§ **About this exercise**:
Please answer these three questions from the figure legend below:
1. In panel A, how many NOD.CD11cP-I-Aαβ^b mice were counted?
2. What average insulitis score is given for the 32-week-old NOD females?
3. Which statistical test was applied to the data in panel C?

§ **Selected text**:
[Start of section]

Fig. 1.

Expression of CD11cP-I-Aβ^b, CD11cP-I-Aαβ^b and NOD.CD11cP-I-Aαβ^b-g7 protects 4.1-TCR transgenic and non-TCR transgenic NOD mice from diabetes. (A) DC expression of I-Aαβ^b or I-Aβ^b protected NOD mice from diabetes (n = 56 for NOD, n = 267 for NOD.CD11cP-I-Aαβ^b, n = 35 for NOD.CD11cP-I-Aβ^b). (B) DC expression of I-Aαβ^b-g7 protected NOD mice from diabetes (n = 56 for NOD, n = 93 for NOD.CD11cP-I-Aαβ^b-g7). (C) Insulitis scores of 32-wk-old NOD vs. NOD.CD11cP-I-Aβ^b and NOD.CD11cP-I-Aαβ^b-g7 females. There were no statistically significant differences between the average scores (NOD 1.92 ± 0.32 vs. NOD.CD11cP-I-Aβ^b 1.59 ± 0.30 vs. NOD.CD11cP-I-Aαβ^b-g7 1.44 ± 0.51) or percentages of islets that were insulitis-free (35 ± 9% vs. 41 ± 10% vs. 58 ± 15%). (D) DC expression of I-Aαβ^b or I-Aβ^b protected 4.1-TCR transgenic mice from diabetes (n = 25 for 4.1-NOD; n = 75 for 4.1-NOD.CD11cP-I-Aαβ^b; n = 15 for 4.1-NOD.CD11cP-I-Aβ^b). (E) DC expression of I-Aαβ^b-g7 protected 4.1-TCR transgenic mice from diabetes (n = 25 for 4.1-NOD; n = 24 for 4.1-NOD.CD11cP-I-Aαβ^b-g7). (F) Diabetes incidence of 4.1-TCR-transgenic, RAG-2^−/− NOD (n = 18), NOD.K14P-I-Aβ^b (n = 41), NOD.CD11cP-I-Aαβ^b (n = 10), and NOD.CD11cP-I-Aαβ^b-g7 (n = 9) females. P values were calculated using Logrank test (A, B, and D–F). Statistical analysis in C was performed on averaged insulitis scores or percentages using Mann–Whitney U test.

[End of section]

§ **Given data**:
[Start of section]

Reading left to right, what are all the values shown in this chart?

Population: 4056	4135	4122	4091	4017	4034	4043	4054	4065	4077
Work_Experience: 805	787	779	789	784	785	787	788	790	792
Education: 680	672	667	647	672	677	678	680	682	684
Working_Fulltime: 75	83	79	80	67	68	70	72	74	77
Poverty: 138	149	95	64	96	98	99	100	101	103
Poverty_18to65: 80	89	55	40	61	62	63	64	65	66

[End of section]

§ **Exercise answer**:
1. 267
2. 1.92 ± 0.32
3. The Mann–Whitney U test